Cole Haynes, PhD |
Cole Haynes, PhD, associate professor of molecular, cell & cancer biology, was named one of 84 faculty scholars by the Howard Hughes Medical Institute (HHMI), the Simons Foundation, and the Bill & Melinda Gates Foundation. Given to early-career scientists who have great potential to make unique contributions to their fields, Dr. Haynes will receive $900,000 over the next five years as part of the $83 million program.
“I am thrilled and certainly grateful that HHMI, along with the Gates and Simons foundations, have recognized my lab’s work dealing with cellular adaptations to mitochondrial dysfunction,” said Haynes, who recently joined UMMS from Memorial Sloan Kettering Cancer Center in New York City. “The award will allow us to expand our research into how deleterious mitochondrial genomes accumulate and contribute to aging and cancer.”
Haynes studies how cells and organisms adapt to mitochondrial dysfunction. Mitochondria are the cell’s tiny power plants, responsible for many cellular activities, as well as being the primary source of energy for the cell. Breakdown in mitochondrial function is most often associated with the effects of aging, but also plays a role in some metabolic disorders, Parkinson’s disease, bacterial infections and certain cancers. Haynes is investigating the sensors and tools the cell uses to monitor mitochondria and, when faulty, the strategies cells use to ensure cell survival and mitochondrial recovery.
With funding from the faculty scholars award, Haynes will investigate how deletions in mitochondrial DNA, which typically make less than 1 percent of the mitochondrial genome population in a cell, accumulate over time and contribute to aging.
“There aren’t a lot of models for studying this,” said Haynes. “This funding will allow us to take some chances on some long-term projects that we might not have done otherwise.”
“Dr. Haynes’ highly original work on the role of mitochondrial DNA in normal aging and in disease is of keen interest both to basic science and to medicine,” saod Terence R. Flotte, MD, the Celia and Isaac Haidak Professor of Medical Education, executive deputy chancellor, provost and dean of the School of Medicine. “Over time, most mitochondrial gene functions have been superseded by nuclear-encoded genes. The 13 genes whose functions remain encoded in mitochondria are exceptionally critical, or else there would not have been such strong evolutionary pressure for these genes to remain there. This award demonstrates that the best way to cultivate foundational science like this is to invest in scientists like Dr. Haynes.”

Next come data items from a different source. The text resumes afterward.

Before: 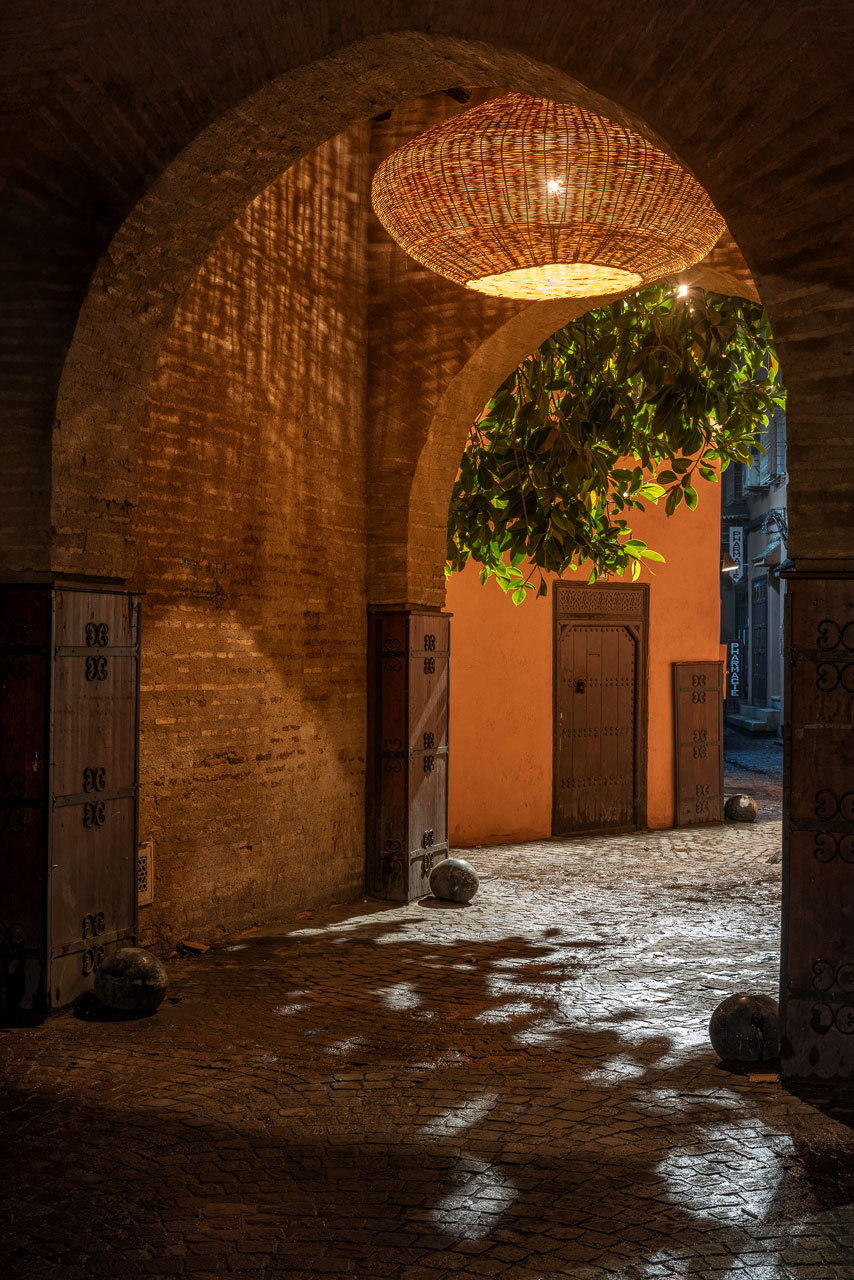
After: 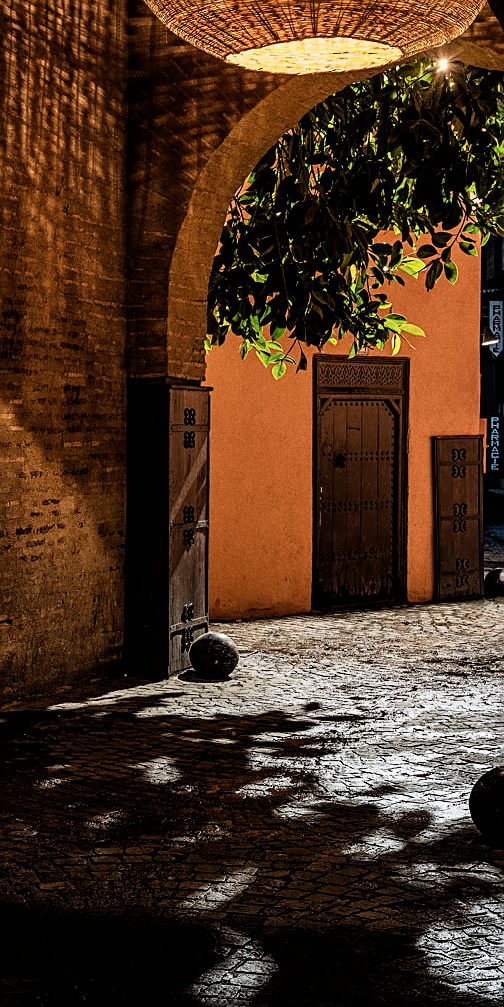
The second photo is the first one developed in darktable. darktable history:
crop and rotate: left 28.256%, top 17.734%, right 12.656%, bottom 3.573%
sharpen: on, module defaults
filmic rgb: black relative exposure -4 EV, white relative exposure 3 EV, hardness 3.02, contrast 1.5
grain: coarseness 0.09 ISO
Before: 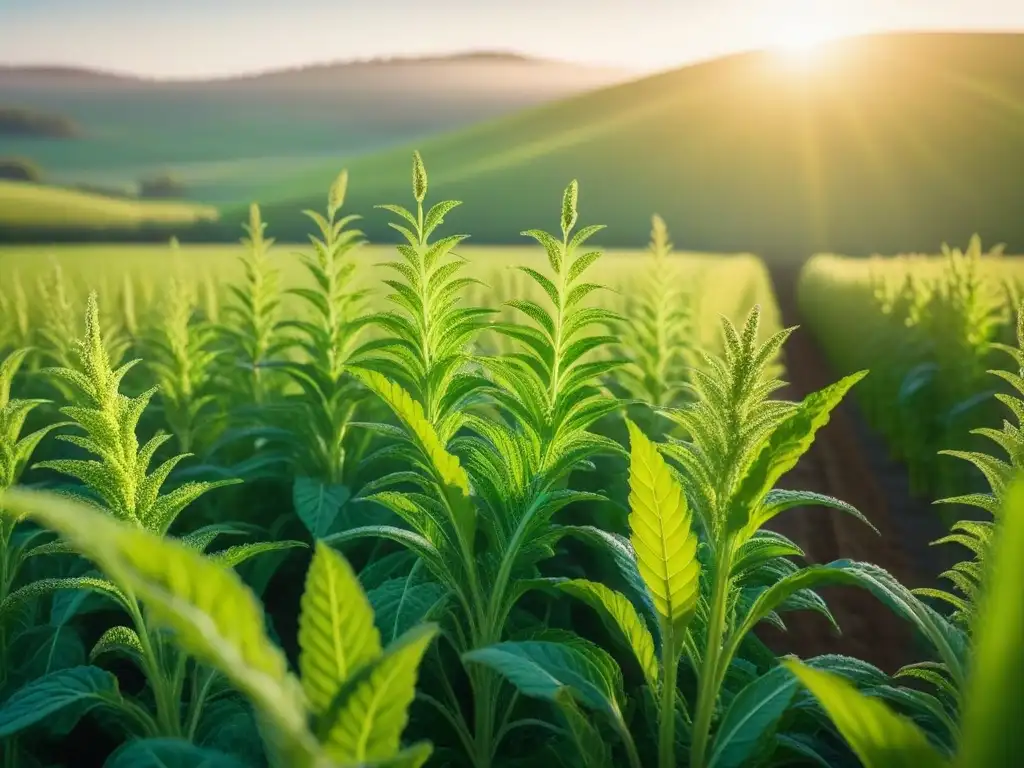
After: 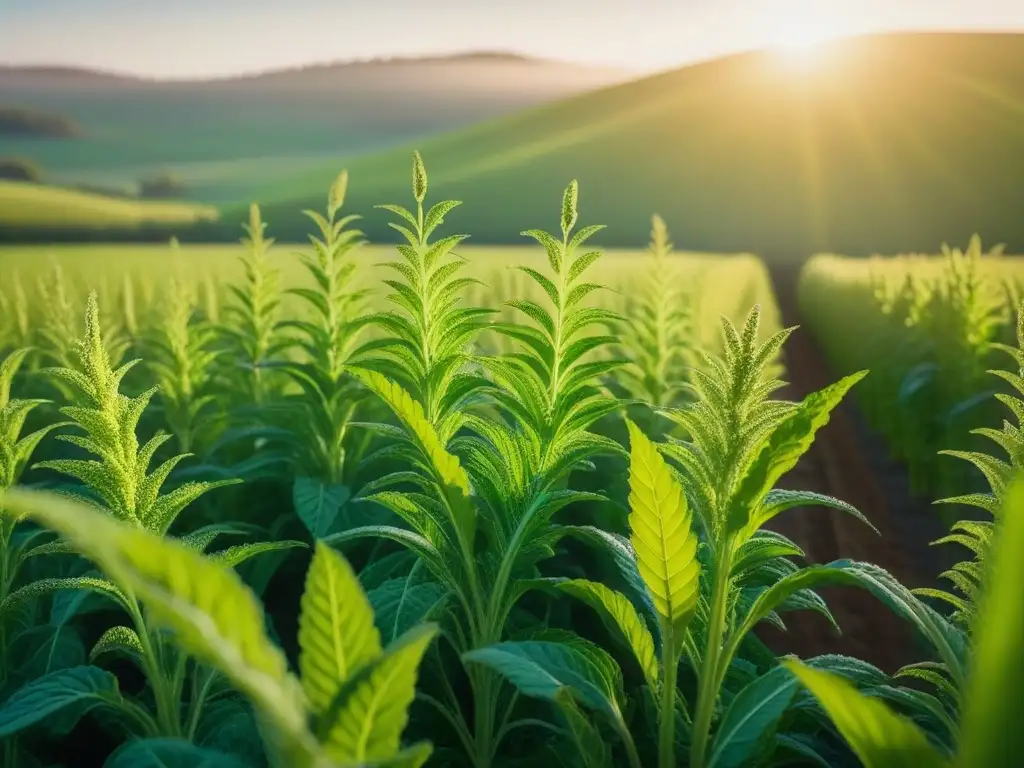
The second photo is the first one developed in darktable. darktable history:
exposure: exposure -0.109 EV, compensate highlight preservation false
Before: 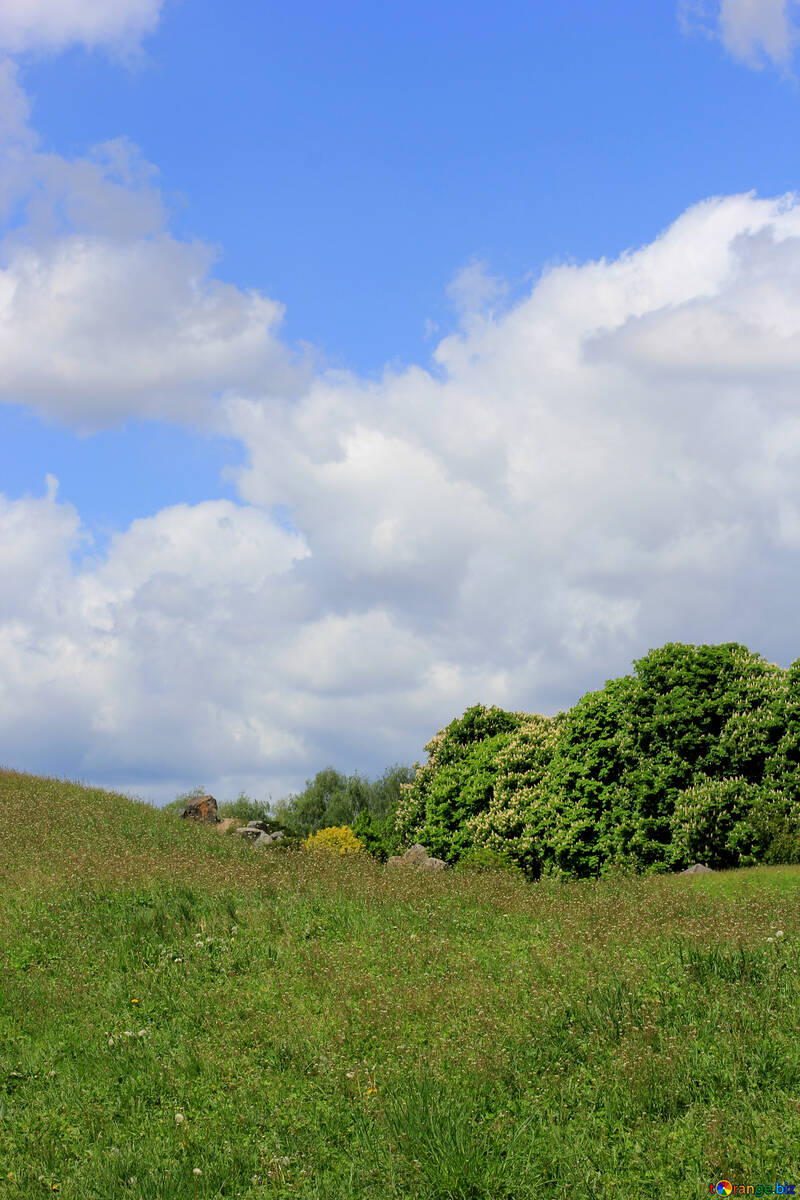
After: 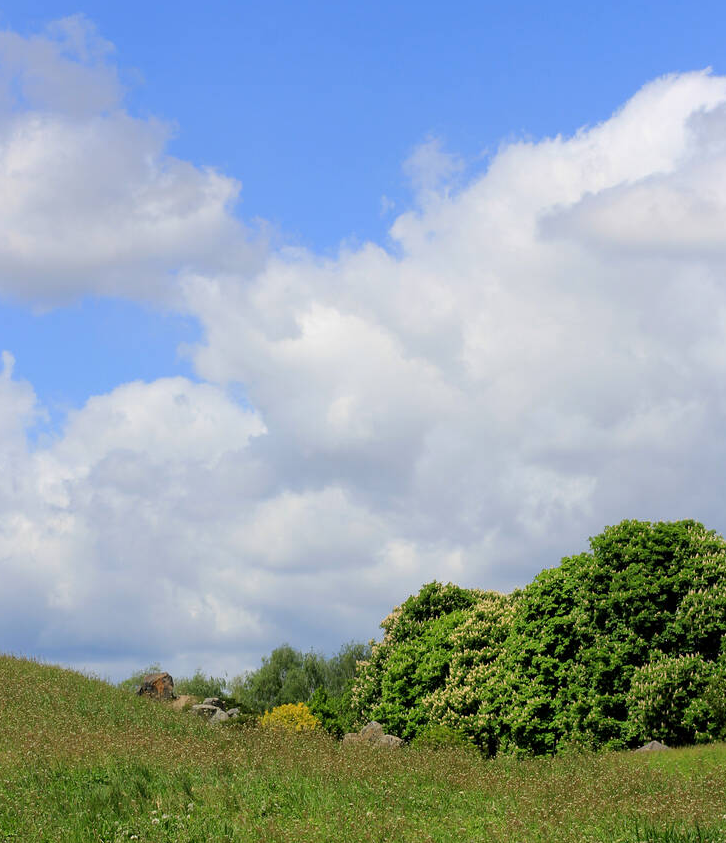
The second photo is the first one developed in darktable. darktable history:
crop: left 5.596%, top 10.314%, right 3.534%, bottom 19.395%
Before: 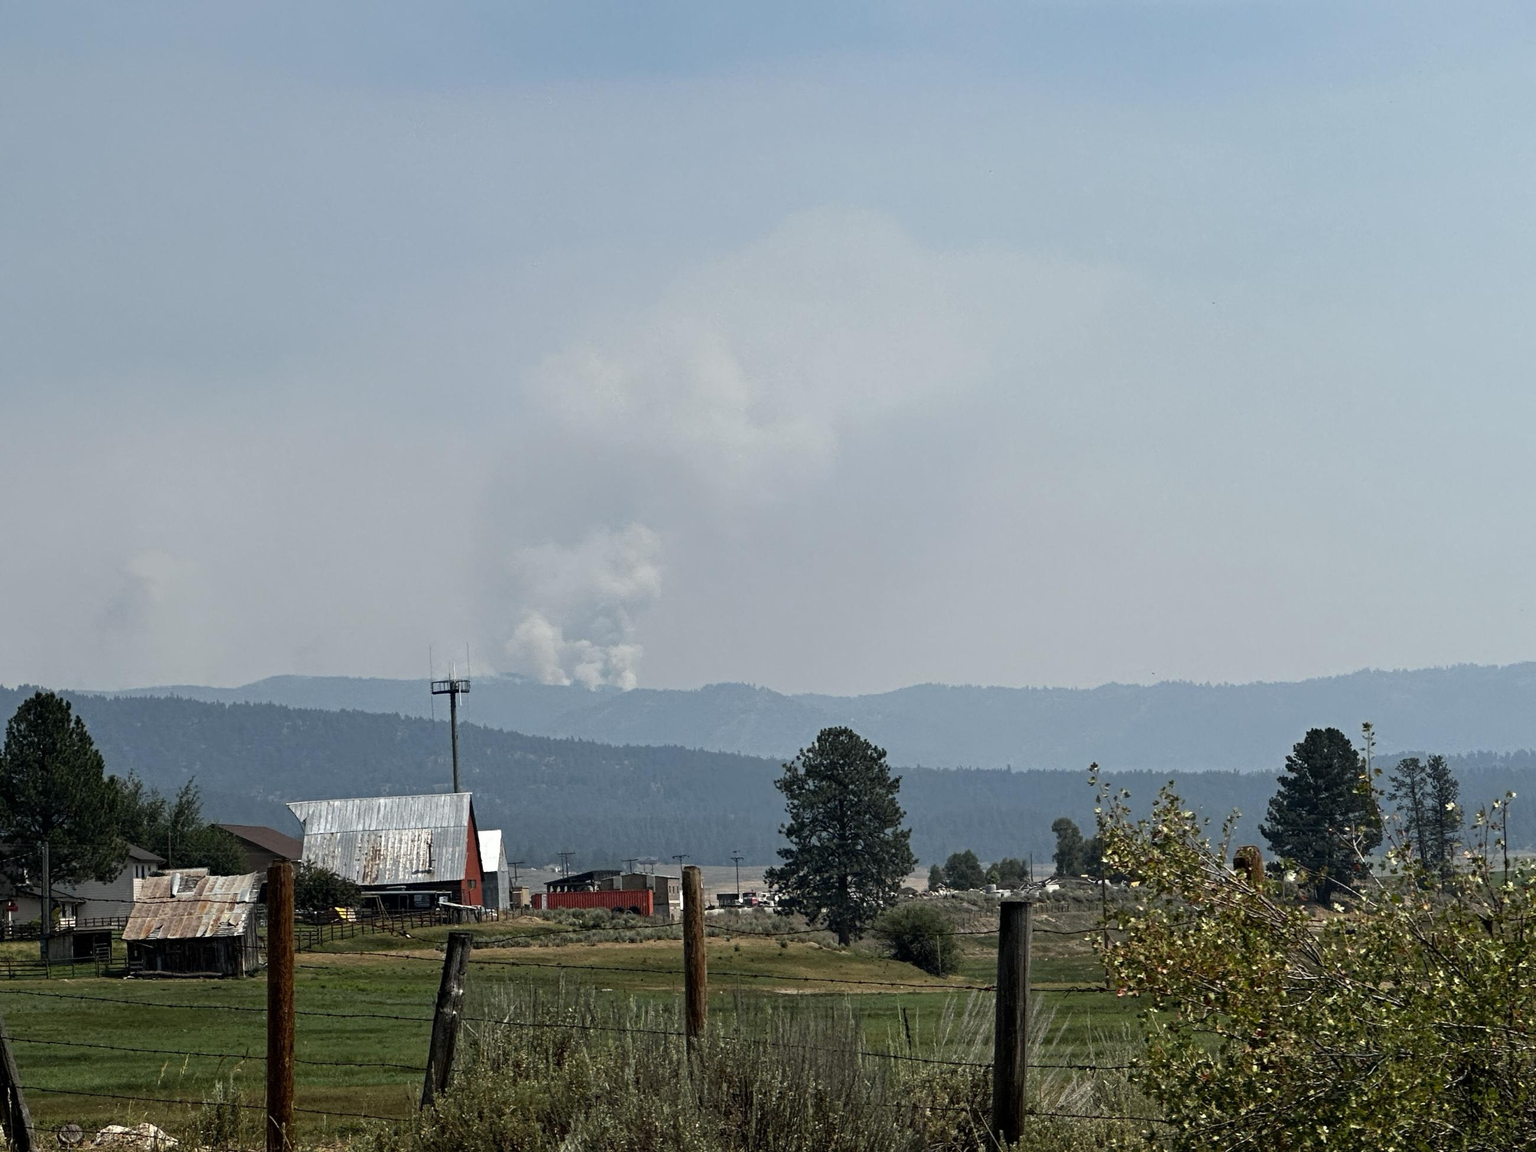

HHMI, the Simons Foundation, and the Bill & Melinda Gates Foundation joined forces to create the faculty scholars program in response to growing concern about the significant challenges that early-career scientists are facing. The career trajectory for early-career scientists has become much less certain as competition for grant support intensifies. In the last two decades, the U.S. has witnessed a dramatic decline in the National Institutes of Health research award success rate for scientists, as well as a striking increase in the average age at which an investigator receives his or her first individual grant.
Early-career researchers with more than four, but no more than 10 years of experience as faculty members were eligible to apply for this competition. Distinguished scientists reviewed and evaluated more than 1,400 applicants on their potential for significant research productivity and originality, as judged by their doctoral and postdoctoral work, results from their independent research program, and their future research plans.